Top of DATASET RECORDS

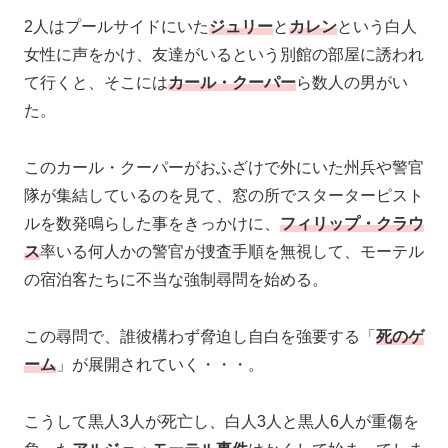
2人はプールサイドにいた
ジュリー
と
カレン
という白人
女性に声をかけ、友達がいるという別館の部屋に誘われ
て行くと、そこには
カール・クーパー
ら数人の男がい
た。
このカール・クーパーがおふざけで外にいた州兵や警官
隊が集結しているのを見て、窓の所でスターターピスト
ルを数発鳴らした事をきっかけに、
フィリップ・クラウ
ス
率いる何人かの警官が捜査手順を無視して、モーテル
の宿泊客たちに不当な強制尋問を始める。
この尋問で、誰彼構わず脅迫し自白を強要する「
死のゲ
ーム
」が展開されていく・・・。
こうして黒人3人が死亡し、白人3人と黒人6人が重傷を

Bottom of DATASET RECORDS

THE TASK — Set down all the entries exactly as they appear, but skip any pictures.

FINISHED EXERCISE —
2人はプールサイドにいた
ジュリー
と
カレン
という白人
女性に声をかけ、友達がいるという別館の部屋に誘われ
て行くと、そこには
カール・クーパー
ら数人の男がい
た。
このカール・クーパーがおふざけで外にいた州兵や警官
隊が集結しているのを見て、窓の所でスターターピスト
ルを数発鳴らした事をきっかけに、
フィリップ・クラウ
ス
率いる何人かの警官が捜査手順を無視して、モーテル
の宿泊客たちに不当な強制尋問を始める。
この尋問で、誰彼構わず脅迫し自白を強要する「
死のゲ
ーム
」が展開されていく・・・。
こうして黒人3人が死亡し、白人3人と黒人6人が重傷を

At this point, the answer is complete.